At the beginning of 2017, it cost $1.06 (USD) to buy one euro. As of today, $1.235 is needed to buy the same euro. Does that reflect US economic weakness or just EU strength? How about the greenback against the British pound? In early 2017 it cost $1.24 to buy the British pound; now the same thing costs $1.40. The graph below demonstrates the dollar weakness against a basket of major currencies.

 

Source: Financial Times. Retrieved January 24, 2017.

For an individual who invests internationally in a global economy that is experiencing synchronized growth, the dollar weakness translates into higher gains and enhances portfolio returns. However, a potential strengthening of the dollar against the euro and other major currencies would imply that higher prices for foreign stocks are translated into lower gains at home (the US), and thus the investor would be tempted to diversify away from international securities.

The fact is that in a wave of synchronized global growth and especially when valuations are lower abroad, it pays “double” to invest internationally given the dollar weakness. Therefore, we could say that capital movements and international diversification are significant forces in driving the dollar down.

However, let’s go back to the basics. Which are the main factors that determine the value/strength of the currency against other major currencies?

  • First and foremost, the theory will tell us that other things being equal, the major factor would be interest rate differentials. If the interest rates in the US are higher (as they are) than let’s say in the EU, logically we could conclude that the dollar should strengthen against the euro.
  • Second, we should be looking at growth prospects. Again, the expectation for economic growth in the US surpasses that of the EU, UK, and Japan, and thus again we should conclude that the dollar logically should strengthen against the other major currencies.
  • Third, we should consider special circumstances that attract capital, such as legislation. Again, the recent tax legislation in the US that reduces corporate tax rates and especially the provision for profits repatriation should lead us to the conclusion that the dollar should strengthen against other major currencies.
  • Fourth, the higher oil prices advance the circulation of petrodollars which in turn should support a higher dollar index, especially when it is combined with higher US rates.
  • Fifth, the fact that the ECB is still in more accommodative mode than the Fed should also contribute to the uplifting of the greenback.
  • Sixth, a weak dollar advances commodities and hence promotes international trade which further contributes to synchronized growth while allowing economic weaknesses (such as non-performing loans and collateral holes) to either be hidden or partially addressed.
  • Seventh, perceived credit inflation (expansionary policies) usually lead to currency weakness.
  • Finally, political developments and the administration’s attitude towards the strength of the local currency are significant factors in determining the currency’s trajectory.
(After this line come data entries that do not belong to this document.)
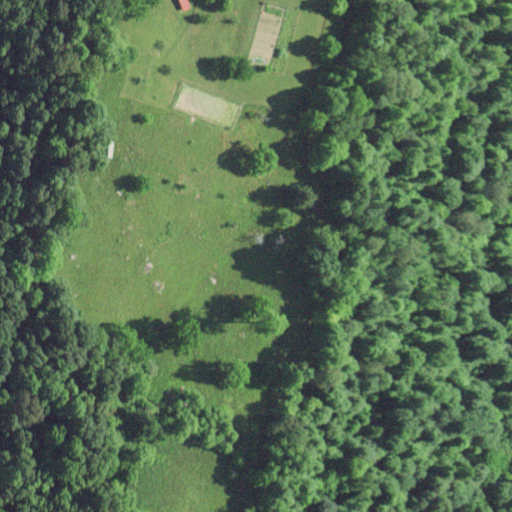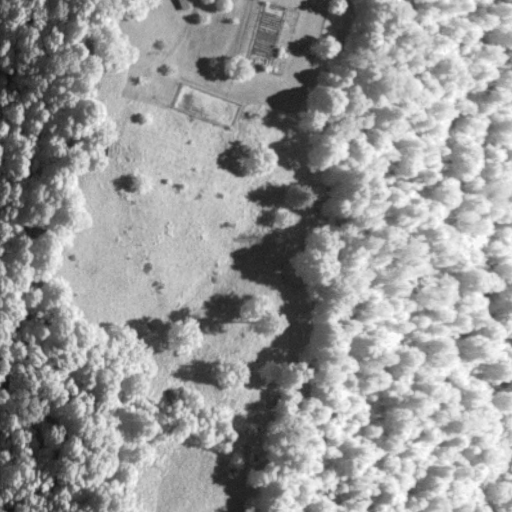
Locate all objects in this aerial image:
road: (228, 251)
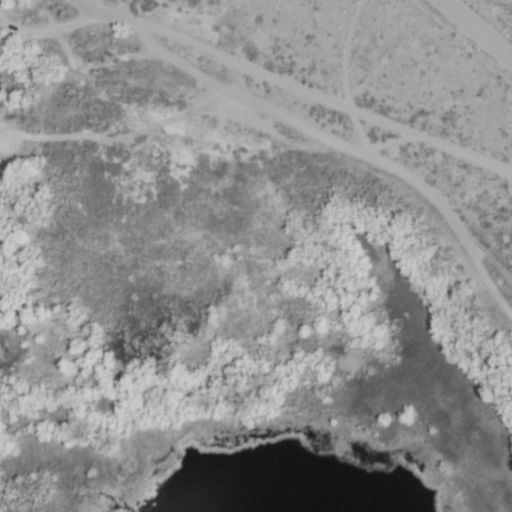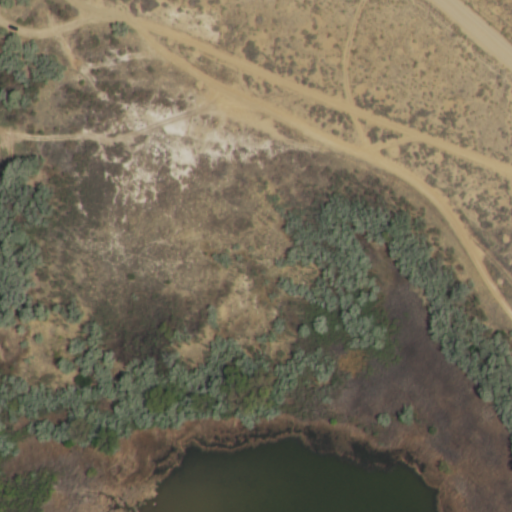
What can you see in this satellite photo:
road: (273, 1)
road: (480, 27)
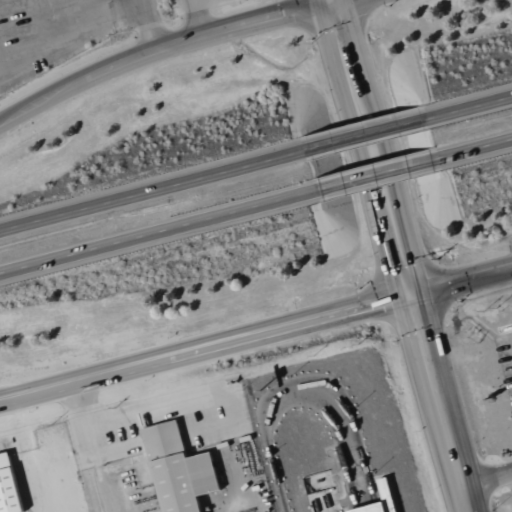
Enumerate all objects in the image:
traffic signals: (335, 1)
road: (150, 22)
road: (72, 37)
road: (164, 43)
road: (478, 106)
road: (367, 134)
road: (484, 145)
road: (380, 173)
road: (144, 192)
road: (152, 233)
road: (402, 255)
traffic signals: (414, 298)
road: (255, 339)
road: (135, 415)
building: (178, 469)
road: (489, 483)
building: (8, 486)
building: (380, 499)
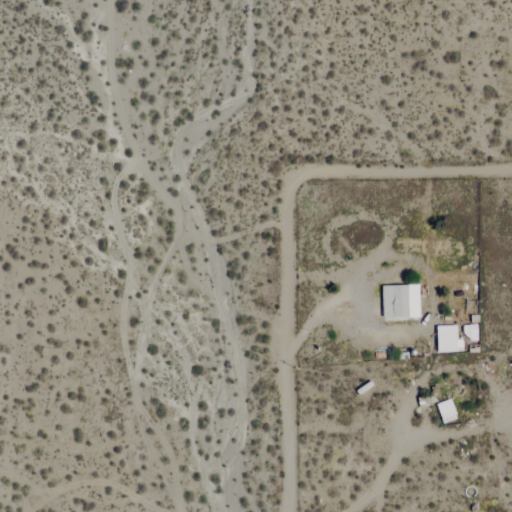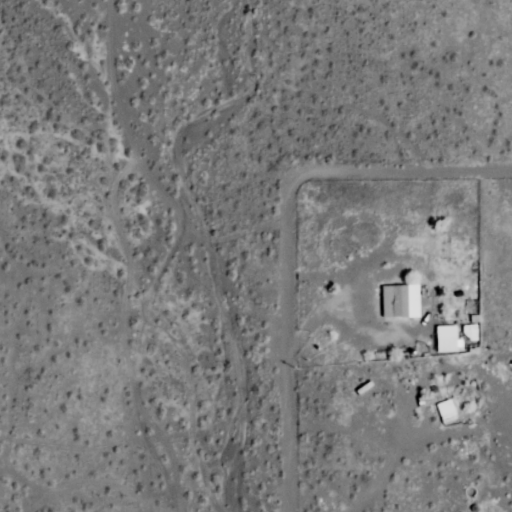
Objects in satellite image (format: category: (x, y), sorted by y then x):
road: (281, 342)
road: (415, 446)
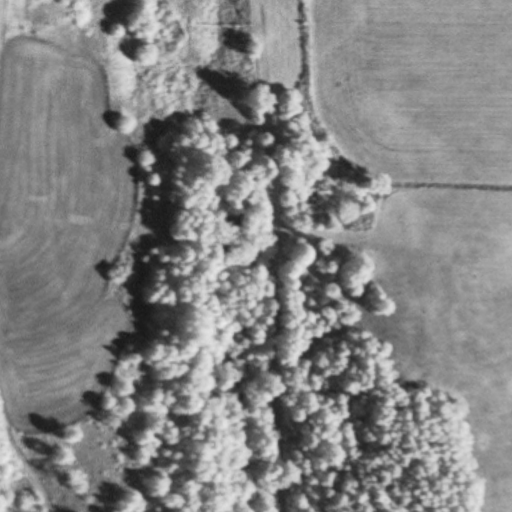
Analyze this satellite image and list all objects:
crop: (414, 83)
crop: (57, 237)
Given the above, what then should we say about the dollar’s trajectory in 2018 and what are the implications for investors?

Our opinion is that despite the factors that under normal circumstances should have contributed to the strengthening of the dollar, it is experiencing weakness for the following reasons:

  • First, capital flows and international investments on behalf of US investors – given lower valuation abroad as well as the growth upswing in foreign markets – keep the dollar down.
  • Second, the Trump administration’s protectionist attitude and tendency to suppress and talk down the dollar (as recently as yesterday when the administration officials were arriving at Davos) contributes significantly to dollar weakness.
  • Third, expected credit inflation through infrastructure spending and higher US deficits is the de facto prolegomenon of currency weakness.
  • Fourth, the expectation at the beginning of the year that dollar weakness would reverse in 2018, had some investors taking long positions on the dollar and shortening other currencies. The covering of the shorts contributes to the dollar weakness we are observing in the last few days.
  • Fifth, geopolitical developments and the absence of economic statecraft/diplomacy in the US allow other countries to diversify their reserves away from the US. This should be a source of major concern to US officials. Cheapening one’s currency is not prudent economic policy and rather becomes the source/cause of major problems down the road.

What then could we say about the dollar’s trajectory and international portfolio diversification?

We expect the dollar to fluctuate between 1.18-1.25 against the euro (and similarly stay weak against other major currencies) for the next few months and thus international exposure could uplift portfolio earnings. However, we would not be surprised if in the second half of the year the dollar strengthens due to the Fed’s policies, the repatriation of profits (in the hundreds of billions) and the attractiveness of higher prospects in the US, which in turn may reduce the attractiveness of higher international exposure. However, such possible reversal may be cancelled due to the absence of economic statecraft on behalf of the US which so far has oiled the machinery of foreign currencies and is pushing international reserves away from the dollar.